PROBOLINGGO - Ratusan jamaah Aboge di Kabupaten Probolinggo, Jawa Timur, baru melaksanakan Salat Id hari ini. Jamaah Aboge berlebaran Idul Adha 1434 Hijriah satu hari lebih lama dibanding ketentuan pemerintah.
Salat Id di antaranya dilaksanakan di sebuah musala di Desa/Kecamatan Leces, Kabupaten Probolinggo. Sekira 150 jamaah Aboge, pria dan perempuan, mengikuti dengan khusyuk Salat Id dan khotbah.
“Bukan berbeda, karena kami memiliki pedoman dalam penghitungan,” ungkap Brudin, seorang tokoh jamaah Aboge, Rabu (16/10/2013).

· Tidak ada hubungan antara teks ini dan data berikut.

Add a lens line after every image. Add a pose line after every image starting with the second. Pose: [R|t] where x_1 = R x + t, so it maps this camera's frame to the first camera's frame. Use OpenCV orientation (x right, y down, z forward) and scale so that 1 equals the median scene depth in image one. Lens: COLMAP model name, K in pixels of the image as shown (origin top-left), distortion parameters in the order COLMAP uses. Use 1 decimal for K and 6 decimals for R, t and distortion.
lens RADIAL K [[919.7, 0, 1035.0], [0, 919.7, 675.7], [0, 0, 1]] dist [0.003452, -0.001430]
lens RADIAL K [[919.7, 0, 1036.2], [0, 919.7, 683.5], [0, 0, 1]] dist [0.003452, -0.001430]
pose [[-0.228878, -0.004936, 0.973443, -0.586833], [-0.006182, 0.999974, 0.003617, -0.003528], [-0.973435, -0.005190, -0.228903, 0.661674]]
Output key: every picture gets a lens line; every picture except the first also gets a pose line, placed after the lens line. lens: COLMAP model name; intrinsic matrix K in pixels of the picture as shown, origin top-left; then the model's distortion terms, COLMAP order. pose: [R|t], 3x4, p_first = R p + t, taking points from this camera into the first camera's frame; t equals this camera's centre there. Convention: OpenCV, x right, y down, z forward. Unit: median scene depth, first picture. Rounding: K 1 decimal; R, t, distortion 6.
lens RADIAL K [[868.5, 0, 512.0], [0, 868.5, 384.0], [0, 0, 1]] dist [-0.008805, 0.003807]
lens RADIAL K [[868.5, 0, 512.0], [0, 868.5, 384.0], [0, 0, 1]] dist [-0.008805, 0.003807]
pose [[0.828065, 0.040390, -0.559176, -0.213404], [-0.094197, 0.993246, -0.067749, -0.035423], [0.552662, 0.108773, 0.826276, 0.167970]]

Dalam menentukan jatuhnya Idul Adha maupun Idul Fitri, jamaah Aboge berpatokan pada Tahun Baru Islam. Untuk tahun ini, Idul Adha jatuh pada hitungan Sar-Pat-Ji atau 16 Oktober 2013.
Dengan sistem penghitungan ini, mereka pun sudah bisa menentukan jatuhnya Idul Fitri dan Idul Adha sampai lima tahun mendatang.
Ia berharap, perbedaan penentuan jatuhnya Lebaran ini tidak dipermasalahkan.
Sementara itu, usai salat, jamaah bersalaman dan makan bersama. Tak lupa mereka melaksanakan penyembelehan hewan kurban. Pada tahun ini, jamaah Aboge hanya menyembelih satu ekor kambing.
Selain di Kecamatan Leces, jamaah Aboge di Kecamatan Bantaran dan Dringu, juga baru melaksanakan Salat Id hari ini.